Yupik Eskimos were, for the most part, a very kind and giving people. At the same time, as we got to know one another, I found some of them to be complete jerks. But that was ok! We are all sinners. We are the failed products of original sin. To paraphrase the late German theologian Dietrich Bonhoeffer, "being human can be messy" or "unordentlich” to cite the theologian.3   We’re all a little bit untidied, bigoted, racist, disordered, sexist, insensitive, phobic, or even creepy at times. However, despite all our shortcomings, we can engage in a tremendous amount of what is good about our species.

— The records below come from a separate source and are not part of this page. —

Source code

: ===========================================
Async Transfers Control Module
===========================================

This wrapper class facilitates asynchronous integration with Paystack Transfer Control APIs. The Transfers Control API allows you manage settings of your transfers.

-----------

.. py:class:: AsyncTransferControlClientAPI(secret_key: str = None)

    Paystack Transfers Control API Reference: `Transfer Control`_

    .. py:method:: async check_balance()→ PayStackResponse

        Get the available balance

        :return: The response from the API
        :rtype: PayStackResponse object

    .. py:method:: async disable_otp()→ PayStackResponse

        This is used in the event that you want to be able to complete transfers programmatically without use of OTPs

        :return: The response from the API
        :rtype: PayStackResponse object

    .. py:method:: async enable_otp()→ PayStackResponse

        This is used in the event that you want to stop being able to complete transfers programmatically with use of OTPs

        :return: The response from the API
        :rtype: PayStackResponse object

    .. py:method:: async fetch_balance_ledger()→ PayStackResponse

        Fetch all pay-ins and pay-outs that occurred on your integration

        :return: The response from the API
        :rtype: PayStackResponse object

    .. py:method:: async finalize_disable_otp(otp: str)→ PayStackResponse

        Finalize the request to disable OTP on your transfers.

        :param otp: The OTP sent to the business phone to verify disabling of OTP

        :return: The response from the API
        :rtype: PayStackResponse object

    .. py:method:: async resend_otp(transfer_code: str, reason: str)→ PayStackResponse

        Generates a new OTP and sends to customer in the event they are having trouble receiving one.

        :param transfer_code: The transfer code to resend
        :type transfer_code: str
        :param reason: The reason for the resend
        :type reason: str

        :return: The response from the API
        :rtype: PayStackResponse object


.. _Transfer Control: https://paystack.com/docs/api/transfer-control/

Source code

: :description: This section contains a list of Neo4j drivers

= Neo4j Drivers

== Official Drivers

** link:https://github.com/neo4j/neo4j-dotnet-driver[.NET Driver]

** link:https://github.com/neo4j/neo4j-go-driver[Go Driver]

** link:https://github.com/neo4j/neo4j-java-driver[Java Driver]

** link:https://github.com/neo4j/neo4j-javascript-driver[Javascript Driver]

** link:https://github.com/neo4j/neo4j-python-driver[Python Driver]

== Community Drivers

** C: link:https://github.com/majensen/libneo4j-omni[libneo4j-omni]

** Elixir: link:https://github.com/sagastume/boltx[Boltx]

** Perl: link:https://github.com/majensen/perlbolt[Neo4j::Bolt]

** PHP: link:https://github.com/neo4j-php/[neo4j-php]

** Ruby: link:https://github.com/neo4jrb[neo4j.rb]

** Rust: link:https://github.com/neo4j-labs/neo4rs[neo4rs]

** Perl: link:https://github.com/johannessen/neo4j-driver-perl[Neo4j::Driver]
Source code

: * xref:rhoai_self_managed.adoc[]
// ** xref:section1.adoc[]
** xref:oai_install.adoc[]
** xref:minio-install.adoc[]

1. Patrick Hall. MLK believed there was “no slave nor free” in Christ.  Freedom's Journal Insitute July 14, 2021: [online]
 2. Back in the late 1970s, Anthropologist Judith Kleinfeld published her ethnographic research of St. Mary’s Mission.Please see the book:  Eskimo School on the Andreafsky. Praeger Publishers, 1979.
  3. Dietrich Bonhoeffer. The Cost of Discipleship.  Simon & Schuster: 1963.

[Patrick Hall is a retired university library director. He is a graduate of Canisius College and the University of Washington, where he received three advance degrees. He has published in Freedom's Journal Magazine, America, Commonweal, Headway, Journal of Academic Librarianship, American Libraries and others. He currently volunteers at a local VA hospital in the town of Erie, Pa.]